Eine von ihnen hiess Mel Bonis. Ihre Werke tauchen in diesem Sommer immer wieder auf in den Konzertprogrammen, denn: Abseits von Quoten oder vereinzelten Anstrengungen will das Musikdorf gezielt und möglichst umfassend eine Komponistin aus der Vergangenheit in den Fokus rücken und zeigen: Es gibt sie schon länger, die Komponistinnen, die ein breites und hochwertiges Gesamtwerk hinterlassen haben, das es endlich auch im Konzertsaal zu entdecken gilt!
Turbulente Biografie
Eigentlich hiess sie Mélanie Bonis. Nach der erzwungenen Heirat mit einem zweifach verwitweten Industriellen stieg sie in das gehobene Bürgertum auf, wo sie als Madame Albert Domange einen Grosshaushalt mit fünf Stiefsöhnen und drei eigenen Kindern führte. Ihre Biografie bietet Stoff für gleich mehrere Filme oder Opern – sie führte zeitweise ein regelrechtes Doppelleben. Mélanie Domange war Familienoberhaupt und Industriellengattin, die Gäste empfing, Angestellte instruierte und mit auf Reisen ging (bis nach Ägypten).

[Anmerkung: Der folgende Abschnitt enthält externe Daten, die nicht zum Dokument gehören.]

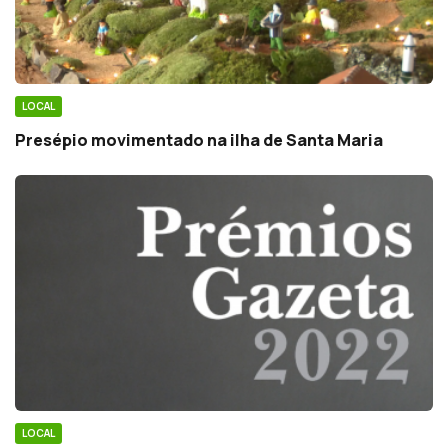
LOCAL
Presépio movimentado na ilha de Santa Maria
LOCAL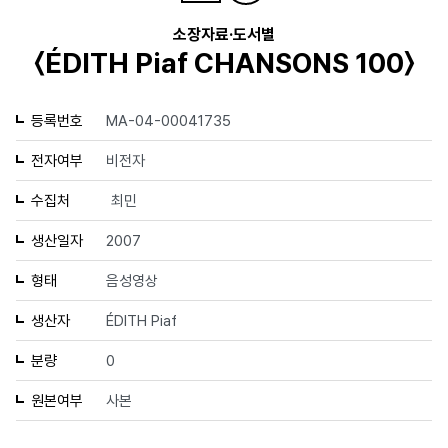
소장자료·도서별
〈ÉDITH Piaf CHANSONS 100〉
등록번호
MA-04-00041735
전자여부
비전자
수집처
최민
생산일자
2007
형태
음성영상
생산자
ÉDITH Piaf
분량
0
원본여부
사본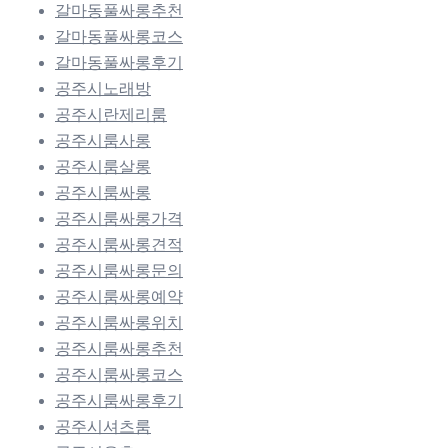
갈마동풀싸롱추천
갈마동풀싸롱코스
갈마동풀싸롱후기
공주시노래방
공주시란제리룸
공주시룸사롱
공주시룸살롱
공주시룸싸롱
공주시룸싸롱가격
공주시룸싸롱견적
공주시룸싸롱문의
공주시룸싸롱예약
공주시룸싸롱위치
공주시룸싸롱추천
공주시룸싸롱코스
공주시룸싸롱후기
공주시셔츠룸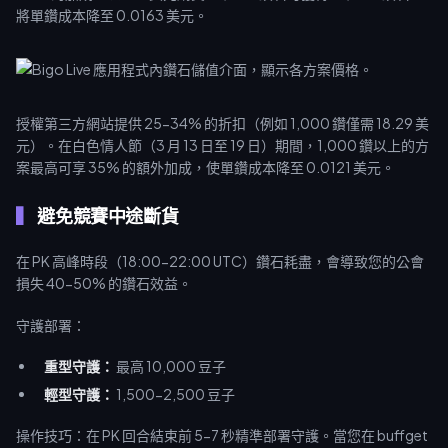
將單鑽成本降至 0.0163 美元。
授權第三方網站提供 25-34% 的折扣（例如 1,000 鑽僅需 18.29 美
元）。在白色情人節（3 月 13 日至 19 日）期間，1,000 鑽以上的方
案最高可享 35% 的額外加成，使單鑽成本降至 0.0121 美元。
避免競賽中途斷貨
在 PK 高峰時段（18:00-22:00 UTC）鑽石耗盡，會導致您的公會
損失 40-50% 的鑽石效益。
守護部署：
重型守護：
最高 10,000 豆子
輕型守護：
1,500-2,500 豆子
操作技巧：在 PK 回合結束前 5-7 秒精準部署守護。當您在 buffget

Als Mel Bonis war sie Musikerin, komponierte Lieder, Kammermusik, Chor-, Orgel- und Klaviermusik, trat auf als Pianistin und Dirigentin, bemühte sich um die Publikation und Aufführung ihrer Werke und nahm – auch als Jurymitglied – an Wettbewerben teil.
Und: Mit ihrer Jugendliebe, Amédée-Louis Hettich, arbeitete sie an einer Anthologie klassischer Arien. Den Sänger, Dichter, Musikkritiker und späteren Gesangspädagogen hatte sie als 20-Jährige am Konservatorium kennengelernt und komponierte auch Lieder auf Hettichs Gedichte. Doch nachdem er um ihre Hand angehalten hatte, beendeten Mélanies Eltern die Studienzeit ihrer Tochter abrupt. Bonis und Hettich verloren sich aus den Augen, doch als sie sich zehn Jahre später im Pariser Verlagshaus Leduc wieder trafen – beide nun verheiratet –, nahm nicht nur ihre musikalische Zusammenarbeit erneut Fahrt auf, sondern auch ihre Liebe.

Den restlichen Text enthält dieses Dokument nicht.